Given request 1 ▸
From the entries below, copy out the lines running from the one with "genus: Ajuga" to the one with "common name: Bearded tooth", including both of those lines.

Passage provided ▸
++++++++++++++++++++

SearchAssist: A Portable Search Engine in Java
by Ashwin Jayaprakash10/01/2003
2257! That's how many bookmarks I have in my Mozilla browser right now, all of which I upload to my web site every month. Uploading them is not a problem, but displaying them nicely on a web site without server-side support is. That simply rules out SQL, any JSPs, and other fancy stuff. Sure, DHTML is good, but it has its limitations. So, the only solution that remained was to download everything to the client's machine and run it there — an applet, that's it! But that presents its own challenges: the applet has to be small, the index must be pre-generated, and the applet should be able to read the index, retrieve the results, and then display them — all without having to make any calls back to the server. This looks like an ideal candidate for a three-tier web application.
After four weeks of meddling with XML, XPath, Swing, and LiveConnect, I came up with SearchAssist, a portable search engine written in Java. It's a Java applet of 30KB, using a ternary search tree. The UI components are a Swing interface and HTML, as shown in Figure 1, and the input format is XML. Other cool features are:
- Uses LiveConnect to communicate with the browser.
- Also runs as a Mozilla Sidebar.
- Auto-completes the word closest to what the user is typing.
- Configurable rendering component.
- Index file can be specified externally using applet parameters.

Figure 1. SearchAssist
Let's go through the entire process of design and development of SearchAssist.
SearchAssist Design
Input Data Format
When you consider the functionality that is expected, the potential applications of this project become obvious. For example, using XML (instead of the HTML format of Mozilla bookmarks) opens up new usage scenarios: a lightweight help system for another application, perhaps, or a photo album that can be searched using the person's name. The possibilities are endless. The only trick is designing a suitable data format able to support multiple nested levels of bookmarks and topics, such as Mozilla allows (see Figure 2).

Figure 2. The Mozilla bookmark manager
The XML will have a Category tag as the root. See Figure 3 for
an example. A Category can have nested categories or
Items as leaves. Both Category and Item
have Title tags. Each Item has an additional
Link tag that, as the name suggests, contains the link to the
actual text, web site, or photo, as the case may be. Each Category
or Item is uniquely addressable. Both Category and
Item tags have an attribute called uniqueID that
contains a string that does not repeat in the document. Such a format is also
ideal for storing nested topics for a help system.
Figure 3. An XML input file generated from Mozilla bookmarks
Indexing
The Index, like a book's index, is a map of keywords to locations (much like a book's index points to page
numbers where the index entries appear in the main text). In our XML file, the keywords
are the text in the Title tags of Category and
Item tags. Since each Category and Item
tag carries a uniqueID, they are similar to the page numbers in our
book index example.

++++++++++++++++++++

Data for the task ▸
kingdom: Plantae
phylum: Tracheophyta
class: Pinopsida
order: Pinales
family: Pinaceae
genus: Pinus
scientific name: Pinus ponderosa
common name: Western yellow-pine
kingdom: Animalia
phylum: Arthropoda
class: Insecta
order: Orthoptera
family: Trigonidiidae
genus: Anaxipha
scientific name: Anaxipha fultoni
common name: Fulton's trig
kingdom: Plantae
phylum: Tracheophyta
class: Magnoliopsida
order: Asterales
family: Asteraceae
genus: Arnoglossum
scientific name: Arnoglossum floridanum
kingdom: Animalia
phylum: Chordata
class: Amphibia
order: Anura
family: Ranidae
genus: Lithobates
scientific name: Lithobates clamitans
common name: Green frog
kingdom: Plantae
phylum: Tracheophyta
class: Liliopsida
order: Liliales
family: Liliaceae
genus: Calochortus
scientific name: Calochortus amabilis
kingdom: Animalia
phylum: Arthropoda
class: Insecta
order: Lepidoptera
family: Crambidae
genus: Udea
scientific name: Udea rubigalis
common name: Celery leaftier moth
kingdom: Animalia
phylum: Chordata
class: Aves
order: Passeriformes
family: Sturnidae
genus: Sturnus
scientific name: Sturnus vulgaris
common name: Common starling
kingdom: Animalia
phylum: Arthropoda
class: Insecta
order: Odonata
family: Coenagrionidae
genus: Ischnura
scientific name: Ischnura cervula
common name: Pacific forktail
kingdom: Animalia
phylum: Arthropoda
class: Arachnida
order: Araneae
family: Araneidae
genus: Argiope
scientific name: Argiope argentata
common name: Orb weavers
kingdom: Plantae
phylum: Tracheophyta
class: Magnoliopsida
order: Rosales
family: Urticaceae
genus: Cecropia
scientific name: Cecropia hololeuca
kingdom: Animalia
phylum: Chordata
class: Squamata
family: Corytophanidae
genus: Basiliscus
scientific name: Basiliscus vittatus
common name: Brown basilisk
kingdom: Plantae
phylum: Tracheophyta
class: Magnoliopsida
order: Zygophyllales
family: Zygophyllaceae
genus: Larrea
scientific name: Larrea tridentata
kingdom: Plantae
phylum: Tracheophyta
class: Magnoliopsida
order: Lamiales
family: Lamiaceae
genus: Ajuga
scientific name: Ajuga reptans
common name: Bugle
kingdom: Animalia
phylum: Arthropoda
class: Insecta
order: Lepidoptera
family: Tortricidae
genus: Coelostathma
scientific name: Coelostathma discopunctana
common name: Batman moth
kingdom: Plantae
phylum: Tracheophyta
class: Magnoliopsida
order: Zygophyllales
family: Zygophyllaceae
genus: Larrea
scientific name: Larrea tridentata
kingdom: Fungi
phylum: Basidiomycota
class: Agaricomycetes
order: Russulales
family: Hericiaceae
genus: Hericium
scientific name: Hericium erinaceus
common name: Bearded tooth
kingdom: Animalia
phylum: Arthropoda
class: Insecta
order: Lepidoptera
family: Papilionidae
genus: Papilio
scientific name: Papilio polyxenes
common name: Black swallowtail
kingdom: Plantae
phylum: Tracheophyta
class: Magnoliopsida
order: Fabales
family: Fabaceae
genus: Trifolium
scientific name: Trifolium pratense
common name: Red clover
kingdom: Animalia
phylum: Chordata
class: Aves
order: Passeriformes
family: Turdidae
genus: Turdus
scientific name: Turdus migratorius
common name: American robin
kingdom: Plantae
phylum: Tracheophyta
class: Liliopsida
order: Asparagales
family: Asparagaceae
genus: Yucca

++++++++++++++++++++

Given request 2 ▸
According to the article on SearchAssist, what data structure does the applet use?

Result 1 ▸
genus: Ajuga
scientific name: Ajuga reptans
common name: Bugle
kingdom: Animalia
phylum: Arthropoda
class: Insecta
order: Lepidoptera
family: Tortricidae
genus: Coelostathma
scientific name: Coelostathma discopunctana
common name: Batman moth
kingdom: Plantae
phylum: Tracheophyta
class: Magnoliopsida
order: Zygophyllales
family: Zygophyllaceae
genus: Larrea
scientific name: Larrea tridentata
kingdom: Fungi
phylum: Basidiomycota
class: Agaricomycetes
order: Russulales
family: Hericiaceae
genus: Hericium
scientific name: Hericium erinaceus
common name: Bearded tooth

Result 2 ▸
A ternary search tree.